La surface de la terre mesure 510 067 420 kilomètres carrés
Manifestement, il suffit de multiplier par mille pour obtenir le nombre de mètres carrés, soit l’espace que j’occupe présentement.
Ce qui fait, au bas mots 510 067 420 000 mètres carrés. Je dis « au bas mot » parce qu’on n’a sans doute pas mesuré toutes les bosses et les creux. Et Dieu sait qu’il y en a.
Cinq cent dix milliards soixante sept millions quatre cent vingt mille mètres carrés. J’ai compris que pour ne jamais revenir nulle part, il me fallait me déplacer sur toutes ces cases, une à une, sans jamais revenir en arrière. Je pouvais demeurer fixe aussi longtemps que je le voulais, mais si je bougeais, je devais inexorablement faire un pas sur une nouvelle case.

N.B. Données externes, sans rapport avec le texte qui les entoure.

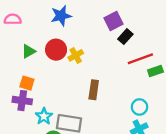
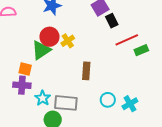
black rectangle: (125, 37) -> (112, 21), turned -64
green triangle: (29, 51) -> (41, 50), moved, size x1.5
cyan circle: (139, 107) -> (108, 100), moved

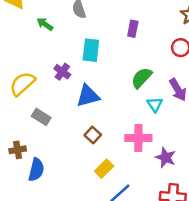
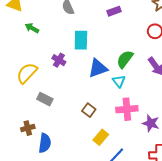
green arrow: (45, 24) -> (32, 28), moved
purple rectangle: (133, 29) -> (114, 11), moved, turned 64
blue triangle: (88, 96) -> (98, 68), moved
cyan triangle: (155, 104) -> (119, 81), moved

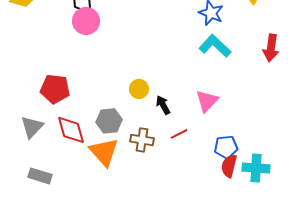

Il y a plusieurs obstacles qui guettent ceux qui seraient tentés d’entreprendre pareille entreprise. Moi-même, je n’y suis pas parvenu. Je suis à nouveau ici et pire encore, je ne sais plus d’où je reviens.
Ça peut sembler banal, mais la première chose à laquelle on s’habitue quand on se livre à ce projet, c’est de ne jamais rien oublier. Toute chose laissée derrière devient inaccessible.
Inversement, et c’est ce que j’ai appris à mon tout dernier pas, revenir sur une case où vous avez déjà mis les pieds annule tout ce qui s’est produit depuis votre dernière visite sur celle-ci. Peu importe la quantité de souvenirs et la distance parcourue, revenir au même endroit signifie l’oubli pur et simple de tout ce qui concerne cette partie du voyage.
Si bien que, même si vous deviez revenir chercher quoi que ce soit oublié à un endroit de votre parcours, vous ne le retrouveriez pas car une fois sur place vous aurez oublié ce que vous aviez oublié.
La plupart des gens ne voient aucun obstacle à revenir constamment aux mêmes endroits.